WHAT YOU NEED TO DO - In the material below, find the line with "Persoonlijk advies" and the line with "Ver autor →", then output both and every line between them exactly, omitting pictures.

INFORMATION -
BEGIN

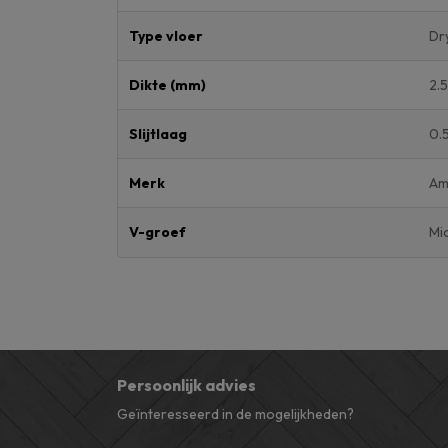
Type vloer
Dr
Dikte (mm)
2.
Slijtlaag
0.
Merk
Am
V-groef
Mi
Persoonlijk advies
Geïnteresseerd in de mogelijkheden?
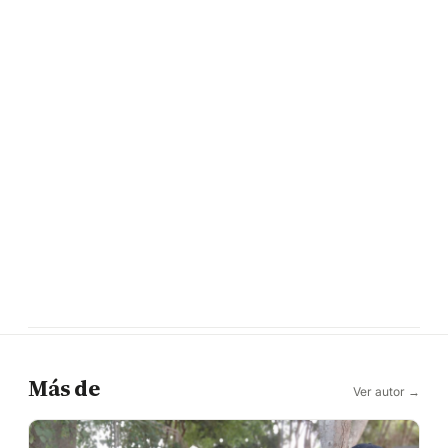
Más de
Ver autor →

END
BEGIN

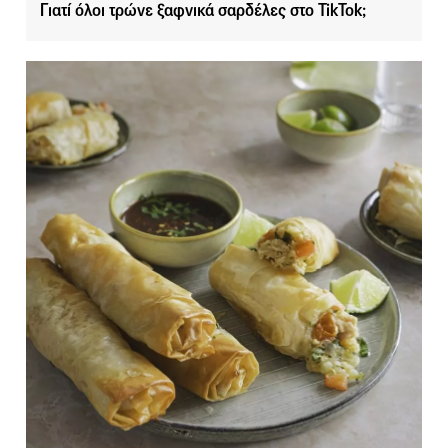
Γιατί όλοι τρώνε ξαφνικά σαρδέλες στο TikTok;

END

TASK OUTPUT -
Persoonlijk advies
Geïnteresseerd in de mogelijkheden?
Más de
Ver autor →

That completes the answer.